En un campamento de verano, el invitado quien era un consejero juvenil se dirigió al grupo de adolescentes y luego de hablarles sobre la importancia de aceptarse a uno mismo, hizo una dinámica.
Les pidió, en primer lugar, que cerraran sus ojos para que no haya distracciones. Luego les dijo que coloquen su mano en aquella parte de su cuerpo que no les gusta o les desagrada. Al inicio era un poco incómodo para esos adolescentes porque nadie quería hacerlo.

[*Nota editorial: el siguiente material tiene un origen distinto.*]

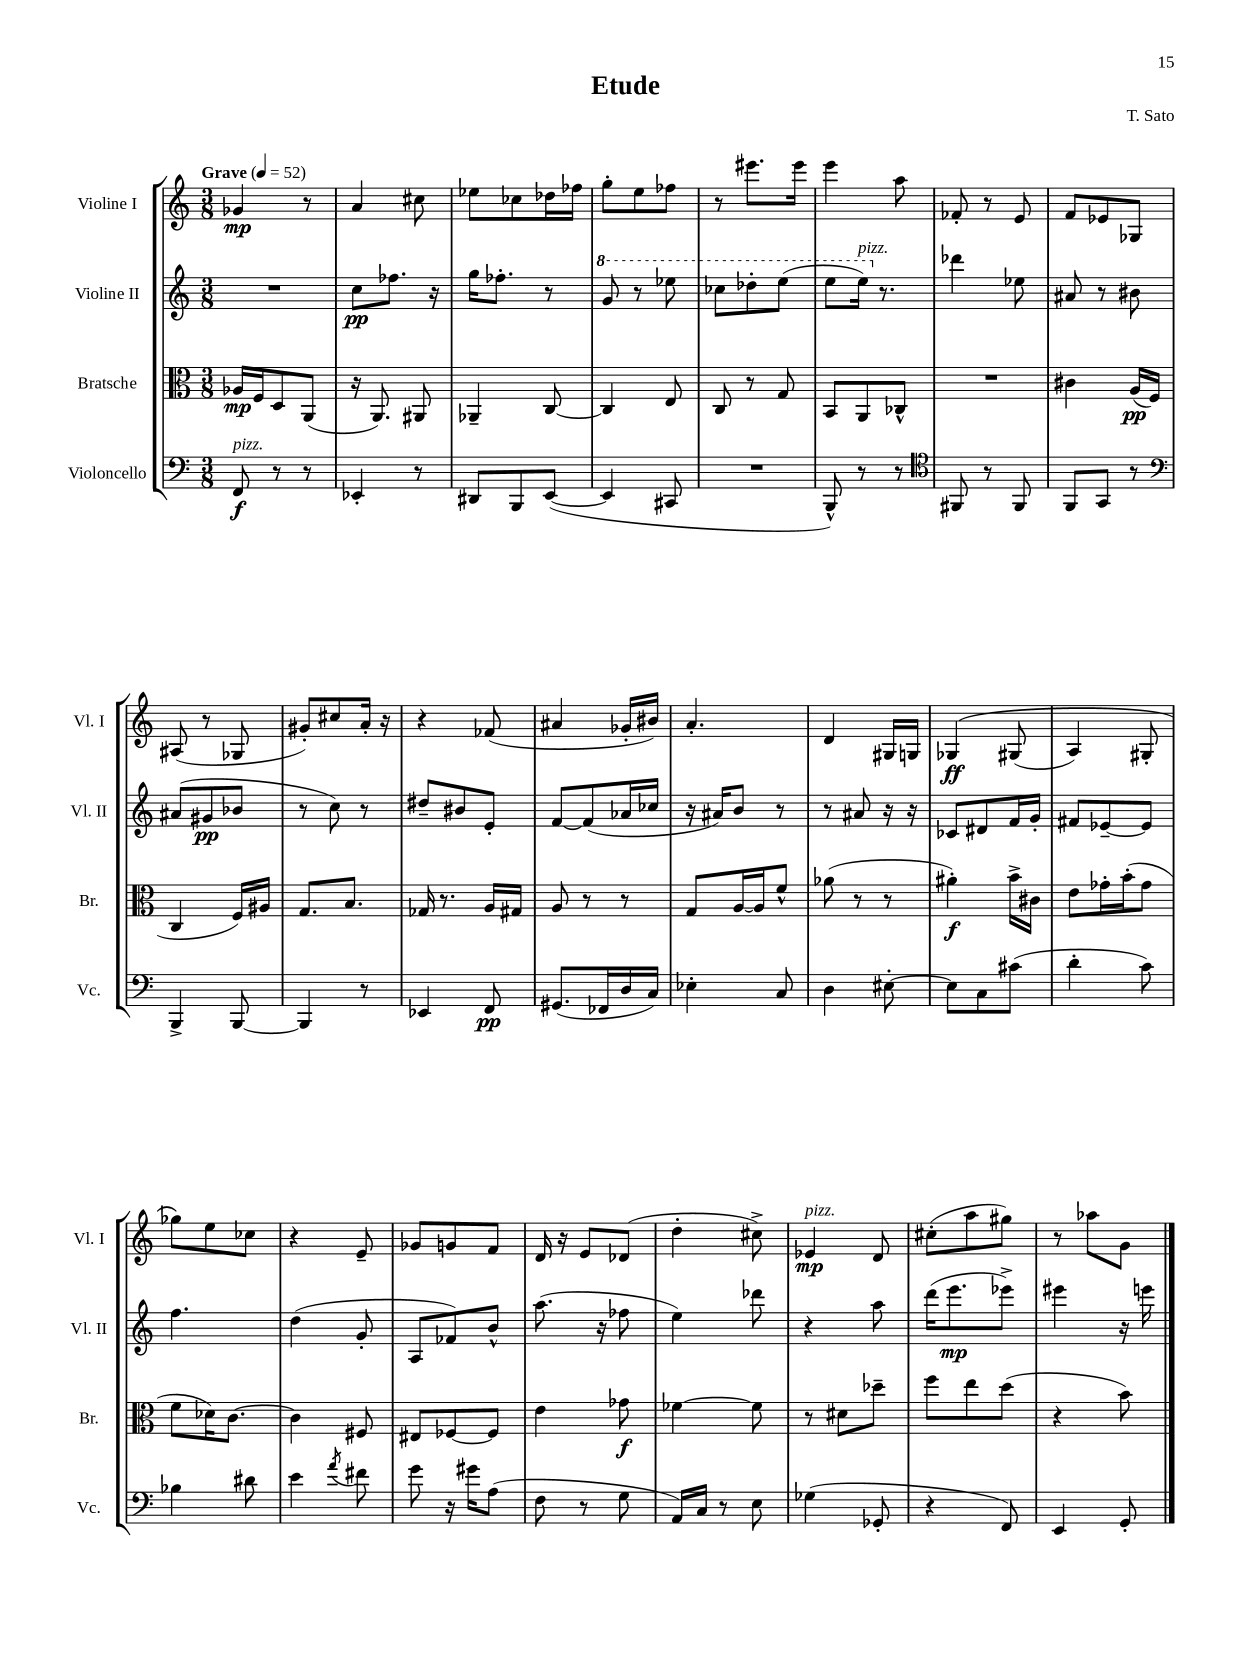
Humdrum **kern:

**kern	**kern	**kern	**kern
*staff4	*staff3	*staff2	*staff1
*clefF4	*clefC3	*clefG2	*clefG2
*k[]	*k[]	*k[]	*k[]
*M3/8	*M3/8	*M3/8	*M3/8
*MM52	*MM52	*MM52	*MM52
8FF	16A-	4.r	4g-
.	16F	.	.
8r	8D	.	.
8r	(8AA	.	8r
=	=	=	=
4EE-'	16r	8cc	4a
.	8.AA)	.	.
.	.	8.ff-	.
8r	8AA#	.	8cc#
.	.	16r	.
=	=	=	=
8DD#	4AA-~	16gg	8ee-
.	.	8.ff-'	.
8BBB	.	.	8cc-
([8EE	[8C	8r	16dd-
.	.	.	16ff-
=	=	=	=
4EE]	4C]	8gg	8gg'
.	.	8r	8ee
8CC#	8E	8eee-	8ff-
=	=	=	=
4.r	8C	8ccc-	8r
.	8r	8ddd-'	8.eee#
.	8G	(8eee	.
.	.	.	16eee#
=	=	=	=
8BBB^^)	8BB	8eee	4eee
8r	8AA	16eee)	.
.	.	8.r	.
8r	8C-^^	.	8aa
=	=	=	=
*clefC4	*	*	*
8FF#	4.r	4ddd-	8f-'
8r	.	.	8r
8FF#	.	8ee-	8e
=	=	=	=
8FF	4c#	8a#	8f
8GG	.	8r	8e-
8r	(16A	8b#	8G-
.	16F	.	.
=	=	=	=
*clefF4	*	*	*
4BBB^	4C	(8a#	(8A#
.	.	8g#	8r
[8BBB	16F)	8b-	8G-
.	16A#	.	.
=	=	=	=
4BBB]	8.G	8r	8g#')
.	.	8cc)	8cc#
.	8.B	.	.
8r	.	8r	16a'
.	.	.	16r
=	=	=	=
4EE-	16G-	8dd#~	4r
.	8.r	.	.
.	.	8b#	.
8FF	16A	8e'	(8f-
.	16G#	.	.
=	=	=	=
(8.GG#	8A	[8f	4a#
.	8r	(8f]	.
16FF-	.	.	.
16D	8r	16a-	16g-'
16C)	.	16cc-	16b#)
=	=	=	=
4E-'	8G	16r	4.a'
.	.	16a#)	.
.	[16A	8b	.
.	16A]	.	.
8C	8f^^	8r	.
=	=	=	=
4D	(8a-	8r	4d
.	8r	8a#	.
[8E#'	8r	16r	16G#
.	.	16r	16G
=	=	=	=
8E#]	4a#')	8c-	&(4G-
8C	.	8d#	.
(8c#	16b^	16f	(8G#
.	16c#	16g'	.
=	=	=	=
4d'	8e	8f#	4A)
.	16g-'	[8e-~	.
.	(16b'	.	.
8c)	8g-	8e-]	8G#'
=	=	=	=
4B-	8f	4.ff	8gg-&)
.	16d-)	.	8ee
.	[8.c	.	.
8d#	.	.	8cc-
=	=	=	=
4e	4c]	(4dd	4r
8qa	.	.	.
8f#	8F#	8g'	8e~
=	=	=	=
8g	8E#	8A	8g-
16r	[8F-	8f-)	8g
16g#	.	.	.
(8A	8F-]	8b^^	8f
=	=	=	=
8F	4e	(8.aa	16d
.	.	.	16r
8r	.	.	8e
.	.	16r	.
8G	8g-	8ff-	(8d-
=	=	=	=
16AA)	[4f-	4ee)	4dd'
16C	.	.	.
8r	.	.	.
8E	8f-]	8ddd-	8cc#^)
=	=	=	=
(4G-	8r	4r	4e-
.	8d#	.	.
8GG-'	8dd-~	8aa	8d
=	=	=	=
4r	8ff	(16ddd	(8cc#'
.	.	8.eee	.
.	8ee	.	8aa
8FF)	(8dd	8eee-^)	8gg#)
=	=	=	=
4EE	4r	4eee#	8r
.	.	.	8aa-
8GG'	8b)	16r	8g
.	.	16eee	.
==	==	==	==
*-	*-	*-	*-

Pero tímidamente empezaron a mover sus manos. Uno de ellos la puso en su nariz. Otra chica tocó su cabello. Alguien más colocó sus manos en sus piernas, otro lo hizo en su boca…
Luego el consejero dijo que repitan: “soy especial para Dios, El me creó… no me gusta esta parte de mi cuerpo, pero quiero aceptarme tal como soy y quiero que aceptar tu amor”. Muchos jóvenes lloraron cuando lo hicieron, pero aquella ocasión sin duda fue un tiempo que liberó a muchos adolescentes.
Muchas veces nosotros nos juzgamos duramente, convirtiéndonos en nuestros propios verdugos al condenarnos por la figura que tenemos. No nos aceptamos por el tamaño de nuestra nariz, la forma de nuestro rostro; porque somos más bajitos, gorditos; con mucho o poco cabello…
Valdría la pena hacer esta dinámica que practicaron estos jóvenes y pedirle a Dios que su amor cambie nuestros pensamientos para amarnos por lo que somos.
Es verdad que la sociedad se ha encargado de ponernos cientos de estereotipos. Provocando mayor falta de identidad y de un concepto distorsionado de la belleza y la aceptación.
Sin embargo, levantemos nuestra mirada, mirémonos al espejo de Dios y digamos: gracias porque soy tu hija (o). La obra que empezaste en mi vida no la dejas incompleta… Soy amada por ti y soy tu especial tesoro…
Es mejor llenar tu mente con la verdad de Dios que con la distorsionada mentira de la sociedad.